03:02 dormito: Is there a way to preven programs from making amdgpu (driver &| hw) enter an infinte reset loop?
03:04 airlied: not really, the reset loop should just be made stable
03:04 dormito: what do you mean by "stable"
03:05 airlied: well there was a time, a gpu reset would take out the card or machine, it's getting better now
03:05 dormito: meh, my machine has been "taken out"
03:05 dormito: I can only access it via ssh
03:14 dormito: so is it the design of hw accel interface that makes it impossible for the driver to prevent userland from killing the gpu?
03:15 dormito: *hardware's hardware acceleration interface.
03:17 airlied: any turing machine can be stuck into a loop
03:17 airlied: and you can't detect that in advance
03:18 airlied: turing complete machine
03:18 airlied: you just have to have a good reset mechanisnm
03:18 dormito: indeed. though previledge seperation typically allows us to kill said loop (when it's userspace)
03:20 airlied: yeah the idea is to get the gpu resets to be a lot more streamllined, some hw is a lot better at it
03:20 airlied: it would be nice if it could get to cpu context killing level
03:21 dormito: I wonder if a PCIe bus reset would allow me to regain it
03:27 dormito: Hmmm. I guess maybe PCIe bus resets aren't defined/implemented for some/all on-chipset devices. and "unbind" is a dead end.
03:29 dormito: Hmmm: does the dmesgs screaming about "secure display" mean amdgpu driver is married to the PSP?

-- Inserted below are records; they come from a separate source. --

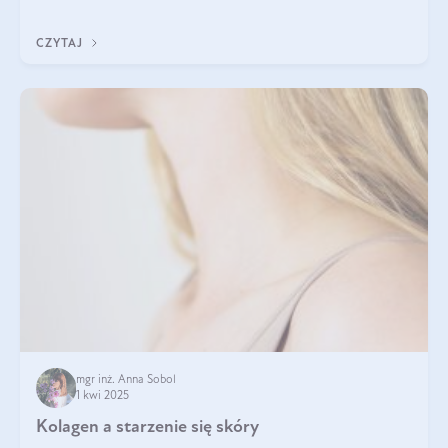
tak samo jest w przypadku włosów?
CZYTAJ
mgr inż. Anna Sobol
1 kwi 2025
Kolagen a starzenie się skóry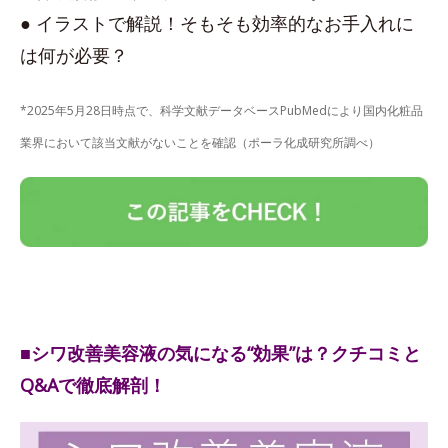
● イラストで解説！そもそも効率的なお手入れに
は何が必要？
*2025年5月28日時点で、科学文献データベースPubMedにより国内化粧品
業界において該当文献がないことを確認（ポーラ化成研究所調べ）
■シワ改善美容液の気になる“効果”は？クチコミと
Q&Aで徹底解剖！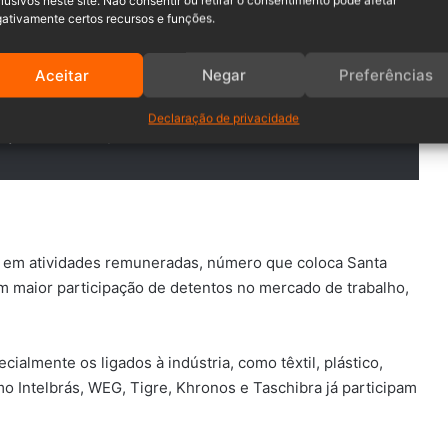
lusivos neste site. Não consentir ou retirar o consentimento pode afetar
ativamente certos recursos e funções.
formadora do trabalho. Além de reduzir a
Aceitar
Negar
Preferências
oportunidades para que as empresas
Declaração de privacidade
ualificada”, destacou.
s em atividades remuneradas, número que coloca Santa
 maior participação de detentos no mercado de trabalho,
cialmente os ligados à indústria, como têxtil, plástico,
 Intelbrás, WEG, Tigre, Khronos e Taschibra já participam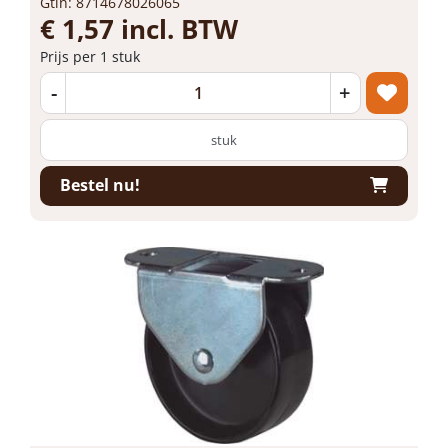
Gtin: 8714678026065
€ 1,57 incl. BTW
Prijs per 1 stuk
-
+
stuk
Bestel nu!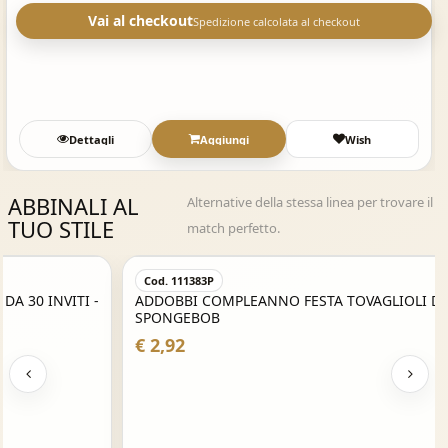
Vai al checkout
Spedizione calcolata al checkout
Dettagli
Aggiungi
Wish
ABBINALI AL
Alternative della stessa linea per trovare il
TUO STILE
match perfetto.
Acquisto Veloce
Cod. 111383P
ADDOBBI COMPLEANNO FESTA TOVAGLIOLI DISNEY
SPONGEBOB
€ 2,92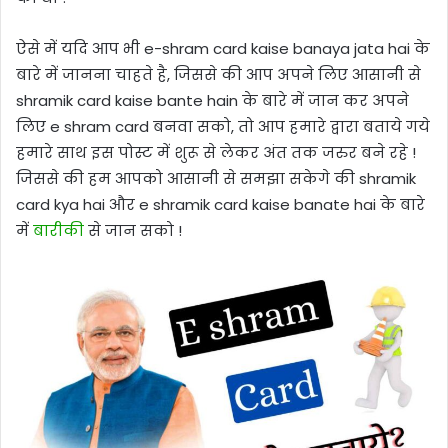
ऐसे में यदि आप भी e-shram card kaise banaya jata hai के
बारे में जानना चाहते है, जिससे की आप अपने लिए आसानी से
shramik card kaise bante hain के बारे में जान कर अपने
लिए e shram card बनवा सको, तो आप हमारे द्वारा बताये गये
हमारे साथ इस पोस्ट में शुरू से लेकर अंत तक जरुर बने रहे !
जिससे की हम आपको आसानी से समझा सकेगे की shramik
card kya hai और e shramik card kaise banate hai के बारे
में
बारीकी
से जान सको !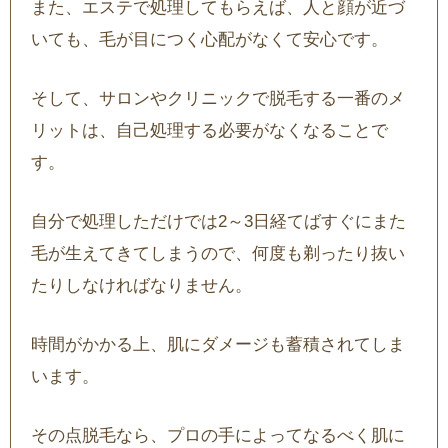
また、エステで処理してもらえば、人と顔が近づ
いても、毛が目につく心配がなくて安心です。
そして、サロンやクリニックで脱毛する一番のメ
リットは、自己処理する必要がなくなることで
す。
自分で処理しただけでは2～3日経てばすぐにまた
毛が生えてきてしまうので、何度も剃ったり抜い
たりしなければなりません。
時間がかかる上、肌にダメージも蓄積されてしま
います。
その点脱毛なら、プロの手によってなるべく肌に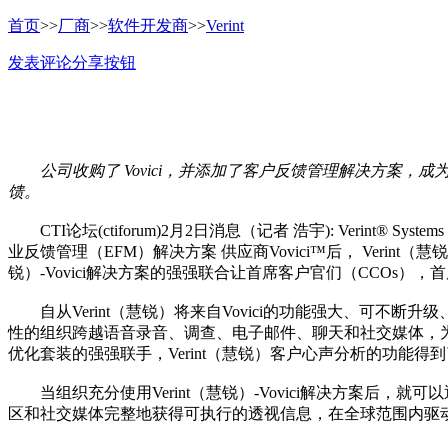
首页
>>
厂商
>>
软件开发商
>>
Verint
发表评论
分享按钮
公司收购了 Vovici，并添加了客户反馈管理解决方
馈。
CTI论坛(ctiforum)2月2日消息（记者 浩宇): Verin
业反馈管理（EFM）解决方案 供应商Vovici™后， Ver
锐）-Vovici解决方案的强强联合让首席客户官们（CCOs
自从Verint（慧锐）将来自Vovici的功能强大、可不
性的组织跨越语音录音、调查、电子邮件、聊天和社交媒体，为
优化套装的强强联手，Verint（慧锐）客户心声分析的功
当组织充分使用Verint（慧锐）-Vovici解决方案后
区和社交媒体完整地获得可执行的透视信息，在全球范围内驱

08:31 Venemo: dormito: speaking of gpu resets, unfortunately, this is a pretty common issue, and sadly needs a lot of work to solve
13:11 dormito: Venemo: Is there anything that could give more background? I have a lot of projects going on, so my bandwidth is limited, but I also hit this issue often enough that it might be worth contributing
13:11 dormito: (I have exp with kernel drivers and PCIe devices, but not so much with drm subsystem)
13:11 Venemo: dormito: depends on which part you are interested in. this affects the entire stack
13:12 Venemo: the first problem is that desktop environments and apps are usually not robust against a gpu reset, that is why your system dies when the gpu resets
13:12 Venemo: the second problem is that gpu reset itself can be buggy in the kernel, so the kernel sometimes crashes when it resets
13:13 dormito: Venemo: in my specific case, killing all userspand apps the are directly using the gpu did not allow fbcon to be me a usable getty (even whith a "chvt" via ssh), so it seems likely to me the kernel driver was stuck in a endless reset lop
13:14 Venemo: depends on your hardware
13:14 Venemo: generally speaking, APUs are somewhat more resilient to this issue because they don't have dedicated VRAM so the memory isn't lost. also, the kernel tends to handle GFX10.3 and newer better.
13:16 dormito: this a AMD Ryzen 7 5700U, and an intigrated radeo (laptop). Anyhow that was a very round about way of saying "kernel drivers a where most of my interests would be"
13:43 Venemo: well, if you can ssh into the machine you can take a look at dmesg and see what is happening
13:44 Venemo: 5700U has an old vega igpu, I wouldn't place any bets on that working right with gpu resets
13:53 dormito: I've alread hard powered off the. but my I have logs for the boot, and the endless driver reseting the gpu, with associated warning/stacktrace (endless, untill I powered off the sysem that is).